Mas antes, conheça o cliente
Ter uma proposta de valor sólida, baseada em um ou dois atributos, é essencial, mas decidir que caminho tomar depende daquilo que é importante para o consumidor. “O supermercado precisa definir sua proposta de valor com base no que é importante para seus clientes e em suas necessidades não atendidas. É o foco no consumidor que define o campo de jogo e a maneira como o negócio pode se diferenciar dos concorrentes”, explica Begley.

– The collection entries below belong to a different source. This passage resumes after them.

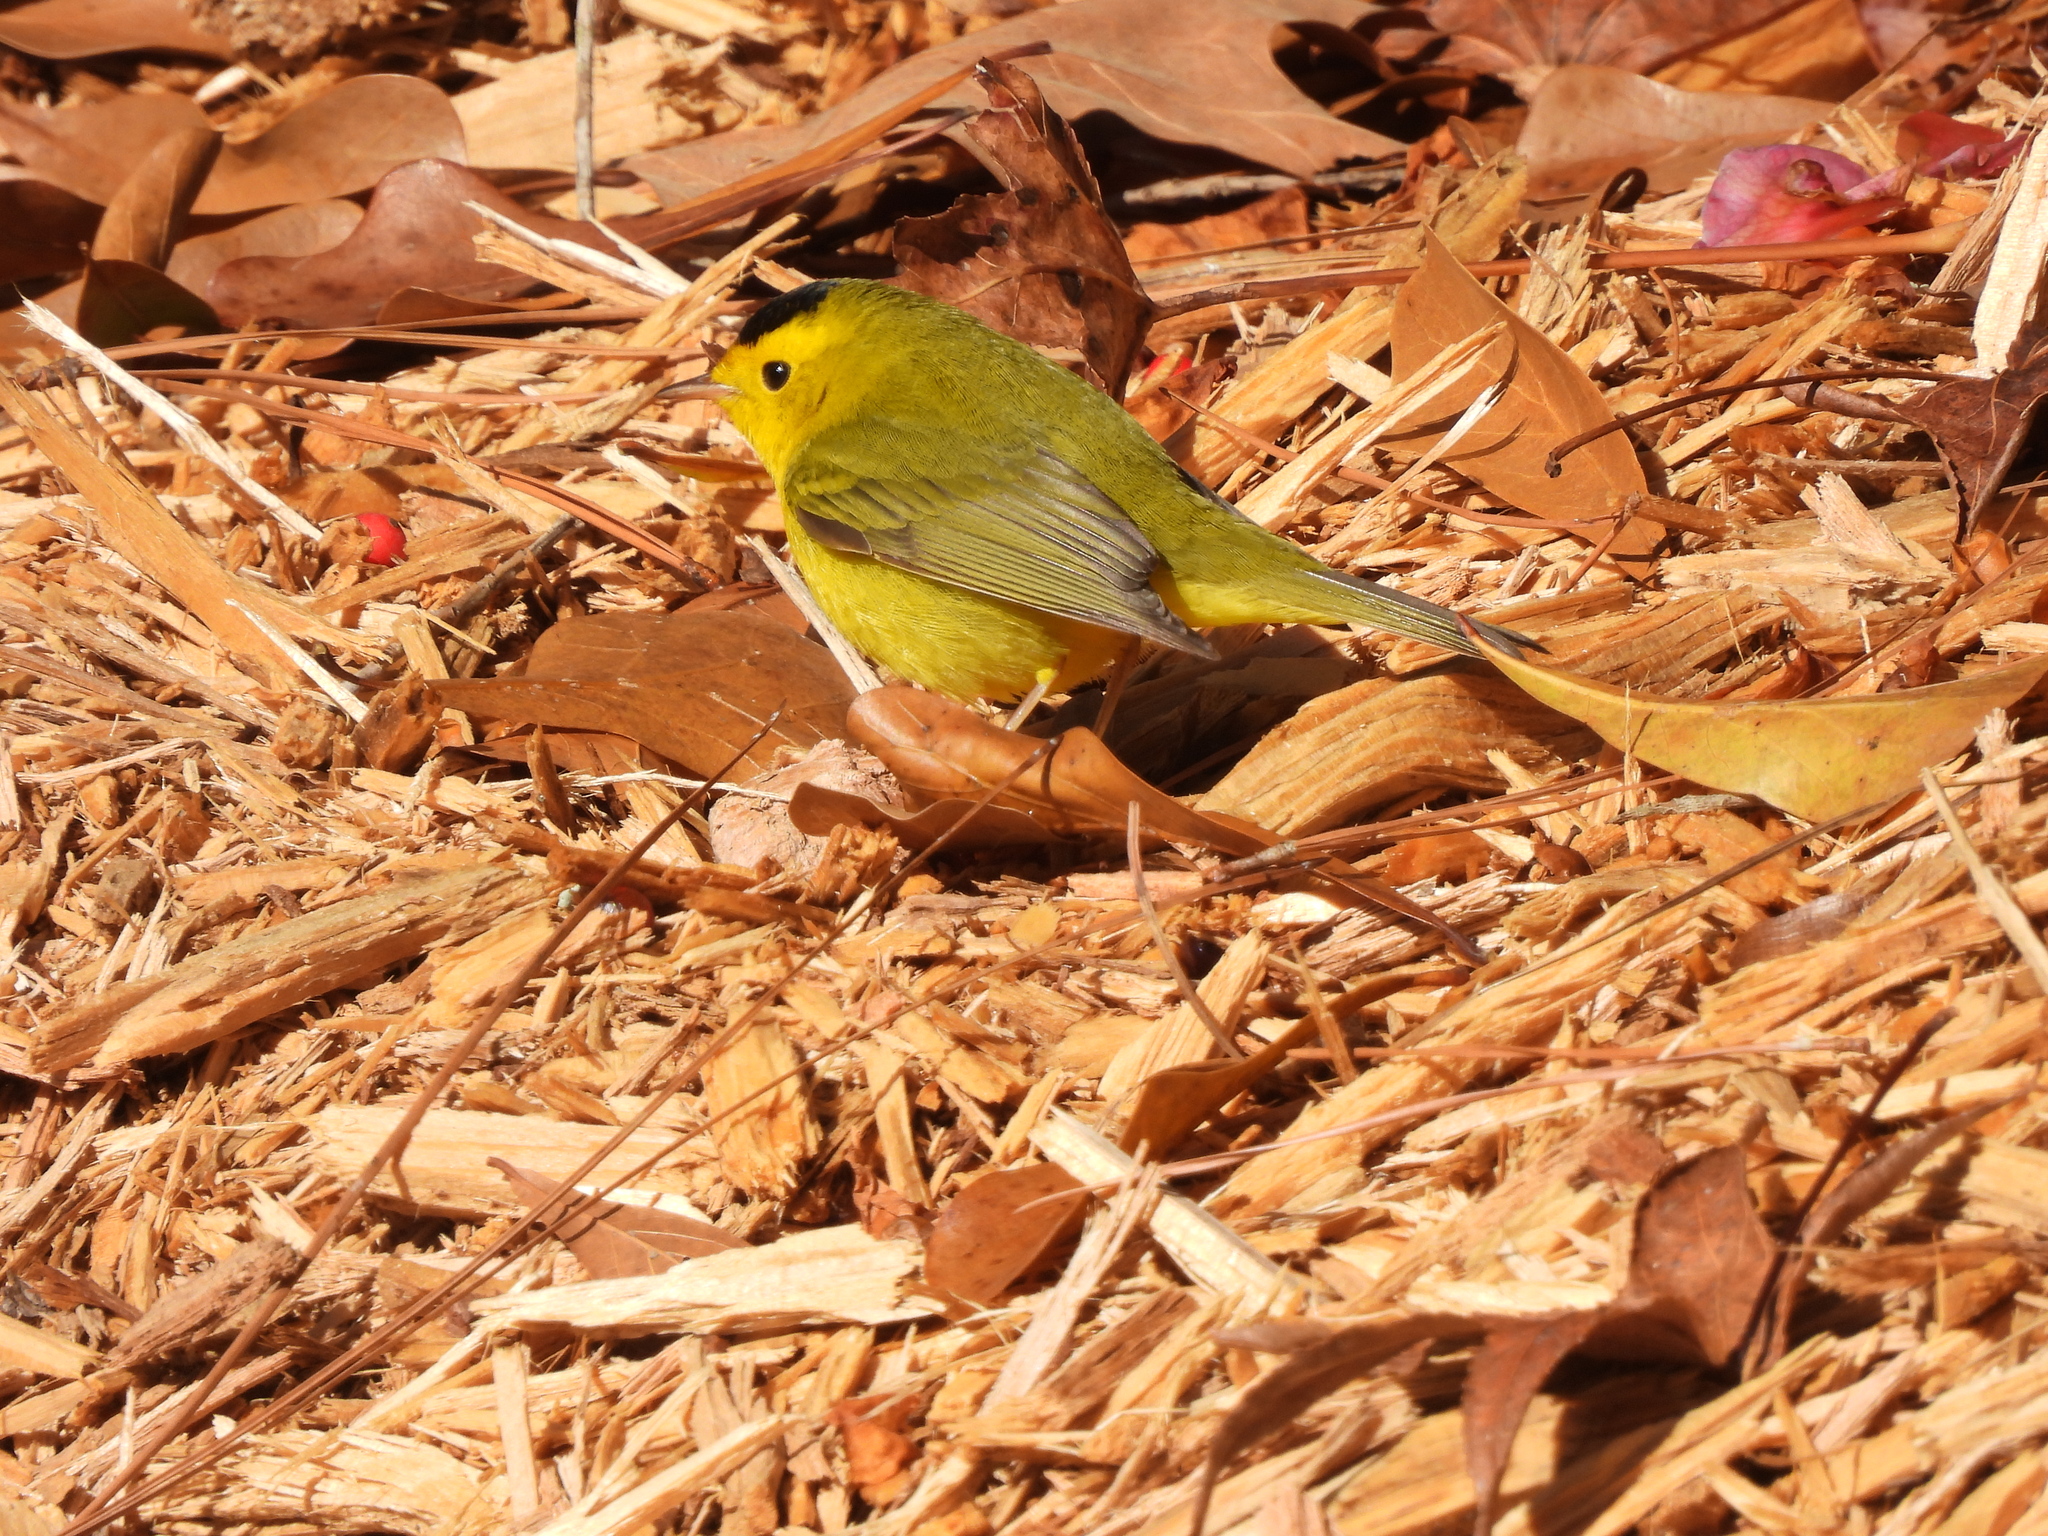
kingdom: Animalia
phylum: Chordata
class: Aves
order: Passeriformes
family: Parulidae
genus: Cardellina
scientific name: Cardellina pusilla
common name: Wilson's warbler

Segundo o executivo, um erro comum é definir o foco da proposta de valor sem levar em conta o que é mais relevante para o consumidor. “Faça pesquisas de mercado, entenda a atuação do seu negócio hoje, reconheça as demandas ainda não atendidas e, a partir daí, tome as decisões estratégicas”, recomenda.
Nesse processo, vale um alerta: garanta que as lojas físicas e a operação digital tenham a mesma proposta de valor. “É preciso ser consistente. A proposta de valor tem que ser a mesma, ainda que ela se apresente de formas diferentes nos diversos canais. O sortimento, por exemplo, pode trazer produtos diferentes no site e na loja física, mas eles precisam atender aos mesmos objetivos estratégicos e ter o mesmo posicionamento”, exemplifica.
Além disso, é preciso estar atento às pessoas. “O varejo é um negócio de pessoas. Por isso, capacite sua equipe para entregar para o consumidor a proposta de valor. Invista no treinamento do seu time, pois as pessoas fazem toda a diferença para conquistar os clientes”, completa Begley.